So ungefähr kannst du es machen.
Aber bevor du dich ins Programmieren stürzt, solltest du dir Grundlagen verschaffen. Es gibt genügend Anfänger-Bücher (z.B. Inselbuch).
P.S. Bei euch gibt es bestimmt auch Übungen und Tutorien zum Fach, wo man Fragen stellen kann (und wenn man etwas nicht versteht auch "muss")


----------



## aedu00 (13. Nov 2010)

Was verwirrt dich denn an der Musterlösung?

Mit return wird die Methode beendet und "sum" zurückgegeben. Die Methode spezifiziert, dass ein int zurückgegeben werden muss (sum ist ja ein int).  Deine Methode spezifiziert (mittels "void"), dass nicht zurückgeben wird.


----------



## Sagovana (13. Nov 2010)

Noch einfacher ist (im wahrsten Sinne des Wortes) nach Adam Riese

sum =(n/2)*(n+1);

Warum das so ist, überlasse ich Dir 

Ansonsten: Lies Steppan: Einstieg in Java6 . Da wird sehr gut erklärt, was wohin gehört und wie man Klassen in eigene Dateien packt.
EDIT: Ups obiges gilt nur, wenn n gerade ist, ansonsten muss man noch was ergänzen.


----------



## XHelp (13. Nov 2010)

Es ist zwar nach Carl Gauß und gilt auch für ungerade Zahlen, aber ist ok.


----------



## firewarrior (13. Nov 2010)

Hier nachzulesen.


----------



## Sagovana (13. Nov 2010)

XHelp hat gesagt.:


> Es ist zwar nach Carl Gauß und gilt auch für ungerade Zahlen, aber ist ok.



Mist, hatte Adam Riese in Erinnerung. Aber es gilt bei geraden Zahlen.

N=100
sum=100/2 * (100+1) =50 *101 = 5050 (Das war wohl die Originalaufgabe)

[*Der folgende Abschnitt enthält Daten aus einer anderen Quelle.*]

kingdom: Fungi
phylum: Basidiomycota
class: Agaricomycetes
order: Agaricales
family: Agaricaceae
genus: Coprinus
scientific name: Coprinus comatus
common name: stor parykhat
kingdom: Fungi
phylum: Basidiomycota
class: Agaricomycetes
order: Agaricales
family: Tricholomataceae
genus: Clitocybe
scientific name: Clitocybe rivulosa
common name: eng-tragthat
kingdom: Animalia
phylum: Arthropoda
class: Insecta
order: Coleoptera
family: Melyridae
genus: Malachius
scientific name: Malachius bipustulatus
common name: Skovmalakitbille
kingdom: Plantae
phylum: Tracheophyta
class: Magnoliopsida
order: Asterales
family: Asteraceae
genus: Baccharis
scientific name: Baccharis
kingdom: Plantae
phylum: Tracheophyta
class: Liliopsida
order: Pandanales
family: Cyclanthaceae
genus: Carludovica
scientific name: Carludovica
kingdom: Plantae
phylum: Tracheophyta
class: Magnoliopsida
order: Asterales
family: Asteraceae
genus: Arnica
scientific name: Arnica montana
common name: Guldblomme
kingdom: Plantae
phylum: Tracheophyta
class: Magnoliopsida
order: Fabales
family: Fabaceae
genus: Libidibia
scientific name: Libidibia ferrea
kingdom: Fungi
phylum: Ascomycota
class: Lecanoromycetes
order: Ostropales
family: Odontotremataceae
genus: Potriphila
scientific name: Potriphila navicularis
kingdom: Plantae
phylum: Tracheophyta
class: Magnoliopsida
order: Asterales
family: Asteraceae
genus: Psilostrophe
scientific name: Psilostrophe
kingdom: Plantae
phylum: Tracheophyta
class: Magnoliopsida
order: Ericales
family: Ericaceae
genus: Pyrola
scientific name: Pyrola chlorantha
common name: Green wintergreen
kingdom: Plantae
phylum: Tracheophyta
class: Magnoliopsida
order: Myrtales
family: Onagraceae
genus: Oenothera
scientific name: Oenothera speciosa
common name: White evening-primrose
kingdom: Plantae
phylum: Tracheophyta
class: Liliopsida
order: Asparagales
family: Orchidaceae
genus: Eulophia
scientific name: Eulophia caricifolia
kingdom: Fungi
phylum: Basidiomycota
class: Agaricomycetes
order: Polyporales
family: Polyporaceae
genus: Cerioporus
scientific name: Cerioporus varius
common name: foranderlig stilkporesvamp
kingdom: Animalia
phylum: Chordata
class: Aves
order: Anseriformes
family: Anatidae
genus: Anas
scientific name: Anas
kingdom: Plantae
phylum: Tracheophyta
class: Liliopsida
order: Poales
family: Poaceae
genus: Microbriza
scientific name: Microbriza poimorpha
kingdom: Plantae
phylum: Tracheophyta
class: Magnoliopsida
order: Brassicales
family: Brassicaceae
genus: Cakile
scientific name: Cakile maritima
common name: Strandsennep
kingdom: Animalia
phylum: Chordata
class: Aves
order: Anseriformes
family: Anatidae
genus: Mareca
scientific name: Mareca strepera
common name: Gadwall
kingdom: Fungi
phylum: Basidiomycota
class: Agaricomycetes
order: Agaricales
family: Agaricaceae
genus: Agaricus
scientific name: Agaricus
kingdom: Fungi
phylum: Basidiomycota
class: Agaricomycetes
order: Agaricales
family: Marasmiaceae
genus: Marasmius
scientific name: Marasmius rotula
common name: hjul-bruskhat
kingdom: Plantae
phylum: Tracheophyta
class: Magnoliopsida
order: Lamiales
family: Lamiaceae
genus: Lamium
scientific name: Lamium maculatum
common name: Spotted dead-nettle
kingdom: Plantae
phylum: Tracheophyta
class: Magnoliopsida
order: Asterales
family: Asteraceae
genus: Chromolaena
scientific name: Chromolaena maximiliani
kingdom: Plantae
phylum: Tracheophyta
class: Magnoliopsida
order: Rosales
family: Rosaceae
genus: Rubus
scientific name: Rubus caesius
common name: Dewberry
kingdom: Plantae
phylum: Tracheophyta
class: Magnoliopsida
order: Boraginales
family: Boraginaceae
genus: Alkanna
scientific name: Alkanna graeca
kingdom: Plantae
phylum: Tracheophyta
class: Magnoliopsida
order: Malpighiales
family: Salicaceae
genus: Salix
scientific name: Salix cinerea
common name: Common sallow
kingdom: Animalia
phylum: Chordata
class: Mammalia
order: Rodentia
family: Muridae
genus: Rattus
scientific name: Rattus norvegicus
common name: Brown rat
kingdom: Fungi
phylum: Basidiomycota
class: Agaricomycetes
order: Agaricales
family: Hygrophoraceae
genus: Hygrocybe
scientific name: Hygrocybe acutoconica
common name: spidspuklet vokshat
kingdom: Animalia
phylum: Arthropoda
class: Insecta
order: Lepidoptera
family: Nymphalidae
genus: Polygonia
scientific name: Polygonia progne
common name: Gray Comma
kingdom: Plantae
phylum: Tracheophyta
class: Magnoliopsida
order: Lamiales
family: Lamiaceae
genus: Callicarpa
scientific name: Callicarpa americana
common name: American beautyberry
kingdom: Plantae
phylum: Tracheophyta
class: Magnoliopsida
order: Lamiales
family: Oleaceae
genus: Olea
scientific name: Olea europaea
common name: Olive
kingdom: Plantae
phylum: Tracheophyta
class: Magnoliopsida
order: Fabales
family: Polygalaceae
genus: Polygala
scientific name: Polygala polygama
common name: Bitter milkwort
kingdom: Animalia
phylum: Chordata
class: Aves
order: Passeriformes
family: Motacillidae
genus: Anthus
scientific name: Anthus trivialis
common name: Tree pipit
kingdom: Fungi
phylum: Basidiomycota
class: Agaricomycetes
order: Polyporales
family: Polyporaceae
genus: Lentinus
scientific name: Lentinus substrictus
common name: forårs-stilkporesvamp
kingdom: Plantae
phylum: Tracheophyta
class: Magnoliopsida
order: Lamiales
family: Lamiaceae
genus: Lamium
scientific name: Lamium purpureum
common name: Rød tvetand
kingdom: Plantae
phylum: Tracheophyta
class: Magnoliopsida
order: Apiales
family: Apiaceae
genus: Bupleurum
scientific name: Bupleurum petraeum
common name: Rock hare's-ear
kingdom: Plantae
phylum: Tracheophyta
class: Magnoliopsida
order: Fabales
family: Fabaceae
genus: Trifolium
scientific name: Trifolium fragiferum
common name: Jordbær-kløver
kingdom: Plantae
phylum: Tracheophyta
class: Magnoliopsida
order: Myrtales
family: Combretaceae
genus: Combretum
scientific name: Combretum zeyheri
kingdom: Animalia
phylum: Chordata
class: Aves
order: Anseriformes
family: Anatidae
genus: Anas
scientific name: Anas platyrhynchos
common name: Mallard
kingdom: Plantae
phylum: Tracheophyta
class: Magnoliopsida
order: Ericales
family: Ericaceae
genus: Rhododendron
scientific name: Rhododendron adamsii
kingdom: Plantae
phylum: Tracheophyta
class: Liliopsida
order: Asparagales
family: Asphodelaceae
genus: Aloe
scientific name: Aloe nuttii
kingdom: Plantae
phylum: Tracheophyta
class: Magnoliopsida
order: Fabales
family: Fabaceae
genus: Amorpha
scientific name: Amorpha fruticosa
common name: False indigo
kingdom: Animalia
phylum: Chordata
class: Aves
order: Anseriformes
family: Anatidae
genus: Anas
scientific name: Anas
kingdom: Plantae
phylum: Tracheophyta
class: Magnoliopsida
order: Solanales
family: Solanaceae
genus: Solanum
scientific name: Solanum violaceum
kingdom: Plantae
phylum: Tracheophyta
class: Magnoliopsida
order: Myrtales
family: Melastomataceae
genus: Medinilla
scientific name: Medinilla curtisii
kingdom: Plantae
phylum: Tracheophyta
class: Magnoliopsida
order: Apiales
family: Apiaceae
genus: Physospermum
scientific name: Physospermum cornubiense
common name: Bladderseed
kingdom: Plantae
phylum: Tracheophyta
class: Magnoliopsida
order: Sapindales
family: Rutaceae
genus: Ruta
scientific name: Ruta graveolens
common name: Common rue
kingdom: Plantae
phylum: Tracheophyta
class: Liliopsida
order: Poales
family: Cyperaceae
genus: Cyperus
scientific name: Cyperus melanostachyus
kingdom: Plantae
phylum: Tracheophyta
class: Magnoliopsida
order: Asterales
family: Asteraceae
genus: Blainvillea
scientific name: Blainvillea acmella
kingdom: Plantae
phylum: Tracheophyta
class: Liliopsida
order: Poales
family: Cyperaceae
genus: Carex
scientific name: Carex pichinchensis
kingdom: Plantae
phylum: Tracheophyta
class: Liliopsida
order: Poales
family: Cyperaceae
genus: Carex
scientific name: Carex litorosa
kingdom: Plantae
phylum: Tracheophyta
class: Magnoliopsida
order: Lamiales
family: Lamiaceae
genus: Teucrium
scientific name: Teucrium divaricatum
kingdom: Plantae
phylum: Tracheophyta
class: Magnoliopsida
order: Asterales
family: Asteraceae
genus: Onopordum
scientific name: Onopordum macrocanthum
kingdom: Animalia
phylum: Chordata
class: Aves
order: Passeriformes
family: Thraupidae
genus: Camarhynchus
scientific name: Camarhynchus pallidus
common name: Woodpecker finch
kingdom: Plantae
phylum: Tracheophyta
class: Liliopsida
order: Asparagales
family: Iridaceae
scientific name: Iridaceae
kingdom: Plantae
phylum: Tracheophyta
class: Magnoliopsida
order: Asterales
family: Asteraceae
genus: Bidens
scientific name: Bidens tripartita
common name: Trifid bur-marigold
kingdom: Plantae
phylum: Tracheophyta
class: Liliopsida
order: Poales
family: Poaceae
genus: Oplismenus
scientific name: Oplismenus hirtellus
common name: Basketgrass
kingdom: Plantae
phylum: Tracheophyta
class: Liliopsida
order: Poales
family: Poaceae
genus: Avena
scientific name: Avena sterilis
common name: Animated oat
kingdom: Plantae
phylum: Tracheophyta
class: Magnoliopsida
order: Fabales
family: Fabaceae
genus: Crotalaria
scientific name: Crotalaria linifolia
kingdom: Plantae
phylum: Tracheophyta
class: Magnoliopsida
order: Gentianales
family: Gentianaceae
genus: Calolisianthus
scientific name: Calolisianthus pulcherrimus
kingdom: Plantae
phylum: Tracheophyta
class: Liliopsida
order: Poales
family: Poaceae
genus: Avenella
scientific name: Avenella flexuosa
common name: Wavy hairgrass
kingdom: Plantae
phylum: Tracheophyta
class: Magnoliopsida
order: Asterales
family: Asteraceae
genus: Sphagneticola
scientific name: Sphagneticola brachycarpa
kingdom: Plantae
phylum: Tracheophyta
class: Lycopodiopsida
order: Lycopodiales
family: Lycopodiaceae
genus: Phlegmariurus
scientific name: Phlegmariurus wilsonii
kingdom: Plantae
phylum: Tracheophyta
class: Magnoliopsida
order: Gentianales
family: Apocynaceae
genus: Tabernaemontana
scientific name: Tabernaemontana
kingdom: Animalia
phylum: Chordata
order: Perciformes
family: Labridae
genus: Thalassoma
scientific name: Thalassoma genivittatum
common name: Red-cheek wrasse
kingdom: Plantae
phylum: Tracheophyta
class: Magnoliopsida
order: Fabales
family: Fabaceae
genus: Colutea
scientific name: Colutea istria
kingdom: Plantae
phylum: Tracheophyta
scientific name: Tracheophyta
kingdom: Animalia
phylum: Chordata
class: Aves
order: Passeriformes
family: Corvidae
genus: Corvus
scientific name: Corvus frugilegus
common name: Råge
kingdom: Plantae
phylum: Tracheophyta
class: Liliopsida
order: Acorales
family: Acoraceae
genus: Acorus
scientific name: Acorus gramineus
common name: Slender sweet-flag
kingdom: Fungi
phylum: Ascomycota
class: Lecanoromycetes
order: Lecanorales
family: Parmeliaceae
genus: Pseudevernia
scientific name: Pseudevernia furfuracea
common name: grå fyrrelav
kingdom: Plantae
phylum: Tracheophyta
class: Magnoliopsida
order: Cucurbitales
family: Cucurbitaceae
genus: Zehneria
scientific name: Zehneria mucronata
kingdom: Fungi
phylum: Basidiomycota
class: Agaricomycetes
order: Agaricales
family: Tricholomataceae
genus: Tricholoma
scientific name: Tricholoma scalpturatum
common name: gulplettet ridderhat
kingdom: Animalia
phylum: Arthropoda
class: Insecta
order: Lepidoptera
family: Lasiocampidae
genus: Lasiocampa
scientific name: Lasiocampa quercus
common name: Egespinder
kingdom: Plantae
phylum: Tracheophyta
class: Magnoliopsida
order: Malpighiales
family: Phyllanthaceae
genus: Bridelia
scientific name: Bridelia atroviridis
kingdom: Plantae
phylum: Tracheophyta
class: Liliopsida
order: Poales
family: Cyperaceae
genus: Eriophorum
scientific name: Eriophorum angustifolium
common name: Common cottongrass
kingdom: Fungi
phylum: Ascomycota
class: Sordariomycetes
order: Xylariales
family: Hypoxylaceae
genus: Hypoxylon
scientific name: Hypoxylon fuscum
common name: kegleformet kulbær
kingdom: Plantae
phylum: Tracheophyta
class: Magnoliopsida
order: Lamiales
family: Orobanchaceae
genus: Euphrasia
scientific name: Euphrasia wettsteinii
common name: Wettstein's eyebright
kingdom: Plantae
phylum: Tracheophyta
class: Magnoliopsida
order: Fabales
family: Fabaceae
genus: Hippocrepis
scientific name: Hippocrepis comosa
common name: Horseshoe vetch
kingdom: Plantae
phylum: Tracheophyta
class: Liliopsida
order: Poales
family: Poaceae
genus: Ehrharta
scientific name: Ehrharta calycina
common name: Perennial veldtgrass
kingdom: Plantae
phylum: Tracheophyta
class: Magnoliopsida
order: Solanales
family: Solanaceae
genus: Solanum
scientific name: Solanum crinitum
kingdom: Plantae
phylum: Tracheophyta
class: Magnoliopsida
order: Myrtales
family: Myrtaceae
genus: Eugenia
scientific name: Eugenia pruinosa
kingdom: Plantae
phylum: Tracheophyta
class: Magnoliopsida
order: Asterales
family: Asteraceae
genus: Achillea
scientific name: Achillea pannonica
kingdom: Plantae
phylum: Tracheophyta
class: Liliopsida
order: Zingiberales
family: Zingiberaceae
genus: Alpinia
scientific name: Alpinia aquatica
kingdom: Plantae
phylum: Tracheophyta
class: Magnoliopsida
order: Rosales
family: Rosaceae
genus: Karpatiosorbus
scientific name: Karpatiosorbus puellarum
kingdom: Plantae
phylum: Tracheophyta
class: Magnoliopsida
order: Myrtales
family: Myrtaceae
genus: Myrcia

n ungerade: man reduziert auf n-1 (=gerade und addiert n dazu)

N=101
sum= 100/2*(100+1)+101=5151

EDIT: auch die Grundvariante funktioniert für gerade und ungerade Zahlen. ;-) Danke für den Link.


----------



## XHelp (13. Nov 2010)

Öhm. hast du es schon mal mit ungeraden versucht?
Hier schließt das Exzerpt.